*What this task involves*
Return all lines below containing the word "still".

*Collected data*
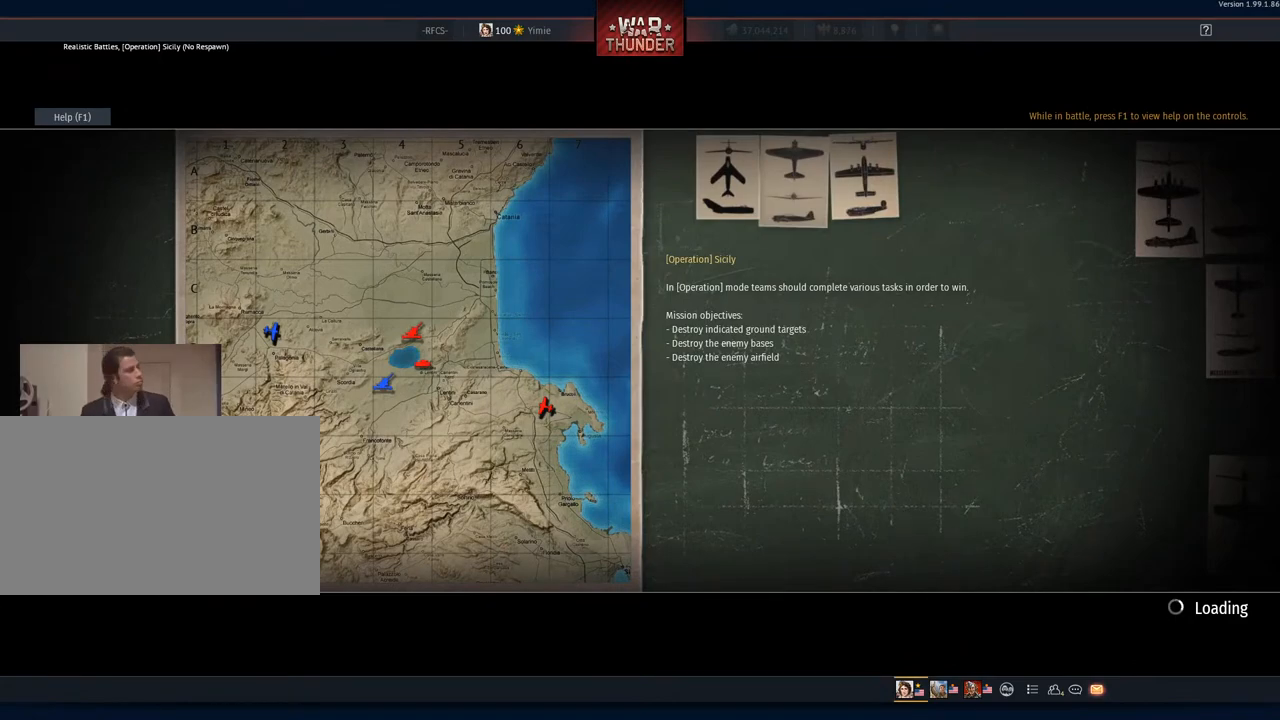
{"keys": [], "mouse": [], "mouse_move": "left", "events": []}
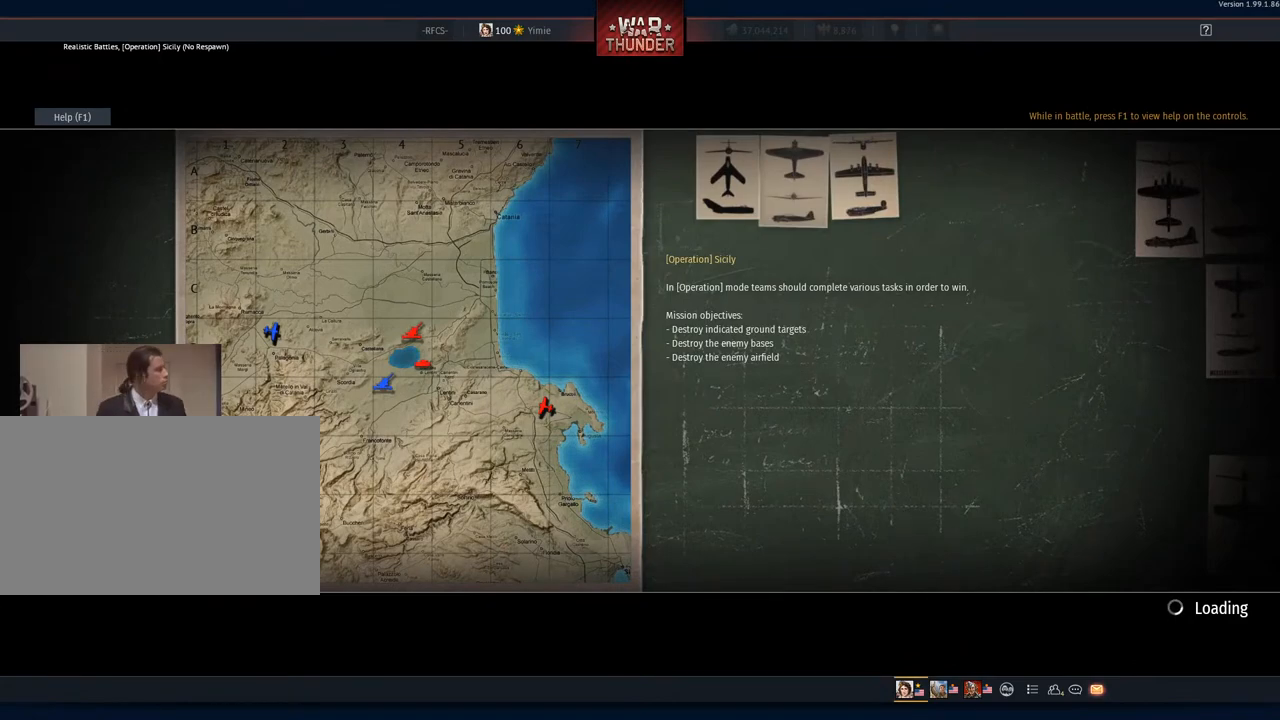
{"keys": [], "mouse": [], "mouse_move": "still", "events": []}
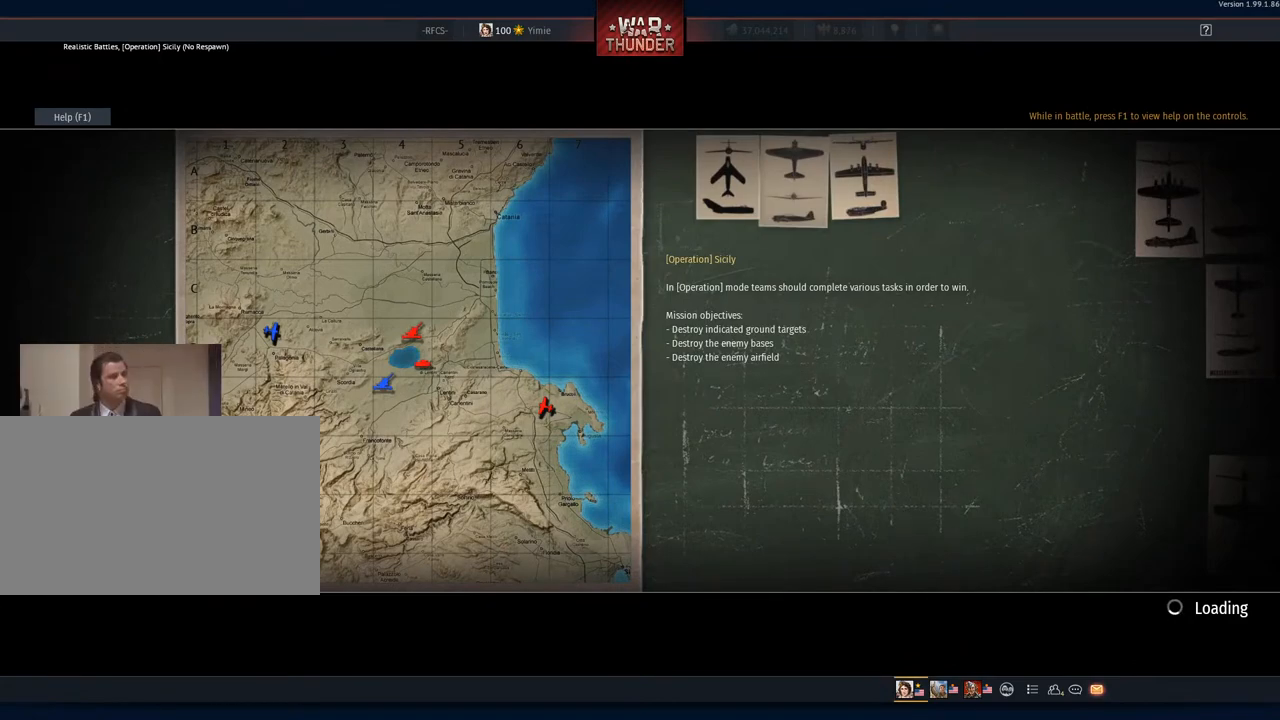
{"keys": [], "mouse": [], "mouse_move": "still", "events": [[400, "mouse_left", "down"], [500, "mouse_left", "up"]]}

*Written solution*
{"keys": [], "mouse": [], "mouse_move": "still", "events": []}
{"keys": [], "mouse": [], "mouse_move": "still", "events": [[400, "mouse_left", "down"], [500, "mouse_left", "up"]]}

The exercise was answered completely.